A legal battle over the fate of the former Escondido Country Club golf course continues to make its way through the courts, but a workshop Thursday night is the first step in the city's plan to rezone the site, which has become a wasteland of dried grass.
Developer Stuck in the Rough bought the golf course in 2012, and then shut it down and proposed a housing development with 600 homes. The city blocked that in 2013 by adopting a citizens initiative declaring it open space.
Since then a compromise has seemed distant. At one point, the developer put chicken manure on the fairways, which created such a stink San Diego County threatened the developer with fines.
Mike Slater, president of the Escondido Country Club and Community Homeowners Organization, said a recent poll of residents drew 187 responses, and most of them want to keep at least part of the site as a golf course.
“Forty-five percent wanted the golf course back — a public golf course not a private one,” Slater said. “Another 45 percent expected some kind of development with a golf component."
Ten percent want to keep the area as open space, but everybody wants the clubhouse reopened, Slater said.
“Because that was the center, people would go down there in their golf carts and have lunch," he said. "That was sort of the gathering place of the community.”
Dick Daniels, a consultant to the developer, said he plans to be at the workshop as an observer. Daniels said the developer presented a plan for 270 homes to Slater's organization in December but cannot propose it to the city because the land is designated as open space.
Escondido Mayor Sam Abed has seen the proposal but refuses to consider it unless the developer agrees to drop his lawsuit.

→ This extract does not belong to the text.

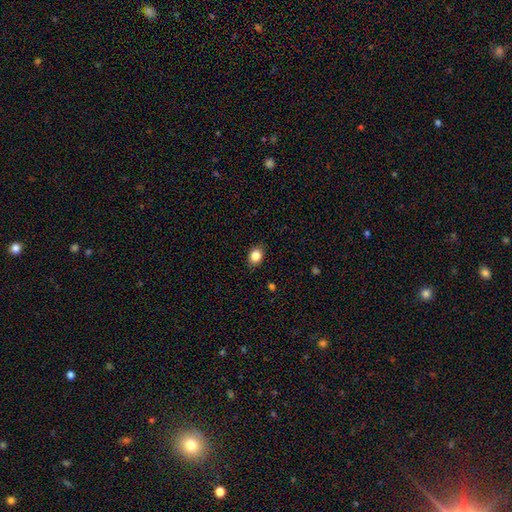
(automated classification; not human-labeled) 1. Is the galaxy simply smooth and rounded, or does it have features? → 84% smooth, 10% star or artifact, 7% featured or disk.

Barbara Rednitz, Escondido’s director of community development, said city staff will take public comments into consideration when making a recommendation on rezoning. That will go to the Planning Commission and ultimately the City Council for approval.
Although the City Council normally decides on zoning within two years of changing the designation of land in the general plan, it could be longer in this case, Rednitz said. That’s because the city halted the rezoning process when the developer filed Proposition H, a ballot initiative that would have allowed more development on the site. It failed in November.
While the city debates the rezoning, a judge is considering whether the city’s decision to declare the land open space was illegal in the first place. Attorneys for the developer, Michael Schlesinger of Stuck in the Rough, argue that declaring the course open space was inconsistent with the city’s general plan.
Superior Court Judge Earl Maas III will rule on that next week.
Thursday's workshop begins at 6 p.m. in the Escondido City Council Chambers at 201 N. Broadway.